L’Opéra de Francfort reprend la production élaborée par Harry Kupfer voilà quatre ans dans les mêmes lieux et déjà dirigée par Sebastian Weigle. Dans un ouvrage où l’absurdité des relations humaines atteint un niveau de férocité inouï, Kupfer transpose l’action dans un hôpital psychiatrique contemporain mais ne parvient pas réellement à exploiter cette idée intéressante. L’effet de contraste avec les personnages, tous vêtus de costumes de style art déco, ne fonctionne guère. Il reste le plaisir d’une scénographie parfaitement léchée qui s’appuie sur l’alignement interminable d’une suite de portes en fond de scène, surplombé de deux écrans vidéo rappelant les devantures alléchantes des salles de spectacle. Une mosaïque de photos de casinos de toutes les époques vient aussi épisodiquement rappeler l’intemporalité du propos de l’ouvrage, tandis qu’au centre de la scène trône une immense roulette multicolore: c’est là l’une des images fortes du spectacle, tout autant que l’inattendue et désopilante météorite en image vidéo, sensée illustrer la dérive de ces personnages au cœur de pierre.

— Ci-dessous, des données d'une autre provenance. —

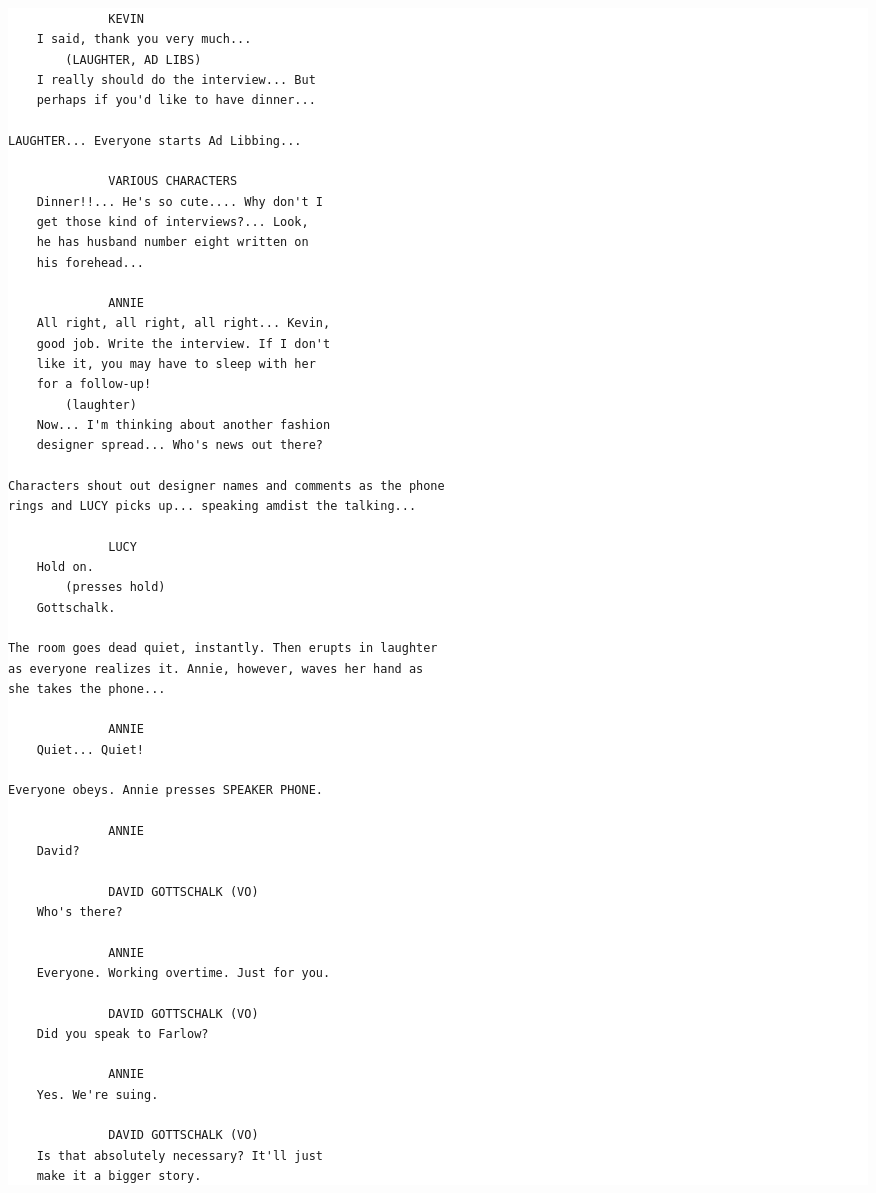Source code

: 				  KEVIN
		I said, thank you very much...
			(LAUGHTER, AD LIBS)
		I really should do the interview... But 
		perhaps if you'd like to have dinner...

	LAUGHTER... Everyone starts Ad Libbing...

				  VARIOUS CHARACTERS
		Dinner!!... He's so cute.... Why don't I 
		get those kind of interviews?... Look, 
		he has husband number eight written on 
		his forehead...

				  ANNIE
		All right, all right, all right... Kevin, 
		good job. Write the interview. If I don't 
		like it, you may have to sleep with her 
		for a follow-up!
			(laughter)
		Now... I'm thinking about another fashion 
		designer spread... Who's news out there?

	Characters shout out designer names and comments as the phone 
	rings and LUCY picks up... speaking amdist the talking...

				  LUCY
		Hold on.
			(presses hold)
		Gottschalk.

	The room goes dead quiet, instantly. Then erupts in laughter 
	as everyone realizes it. Annie, however, waves her hand as 
	she takes the phone...

				  ANNIE
		Quiet... Quiet!

	Everyone obeys. Annie presses SPEAKER PHONE.

				  ANNIE
		David?

				  DAVID GOTTSCHALK (VO)
		Who's there?

				  ANNIE
		Everyone. Working overtime. Just for you.

				  DAVID GOTTSCHALK (VO)
		Did you speak to Farlow?

				  ANNIE
		Yes. We're suing.

				  DAVID GOTTSCHALK (VO)
		Is that absolutely necessary? It'll just 
		make it a bigger story.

Kupfer ne convainc cependant qu’à moitié, ne parvenant pas à réaliser la satire mordante attendue.
Francfort parvient, une fois encore, à réunir un plateau vocal d’une remarquable homogénéité. C’est surtout l’incandescente Baboulenka de Hedwig Fassbender qui remporte les acclamations du public par l’intensité cassante et ironique de son interprétation, tandis que son aigu tendu sied parfaitement à ce rôle irrésistible. A ses côtés, Andreas Bauer (Le général) montre une basse généreuse, bien épaulé par un Youri Samoilov (Mr. Astley) à la diction appliquée. On regrettera l’absence de Sara Jakubiak (malade) dans le rôle de Polina, remplacée par une correcte Barbara Zechmeister dont on pourra seulement regretter le manque de puissance dans les graves. Elle forme cependant un couple assez dépareillé avec Frank van Aken (Alexeï), plus investi dramatiquement.
Une fois n’est pas coutume, on notera le peu d’affinités de Sebastian Weigle avec cet ouvrage de Prokofiev. Le chef allemand européanise par trop la partition, lissant les arêtes pour exalter les rares couleurs présentes. Si cette direction a pour avantage de ne pas couvrir les voix, on reste quelque peu sur sa faim tant les possibilités expressives et corrosives de l’ouvrage semblent sous-exploitées.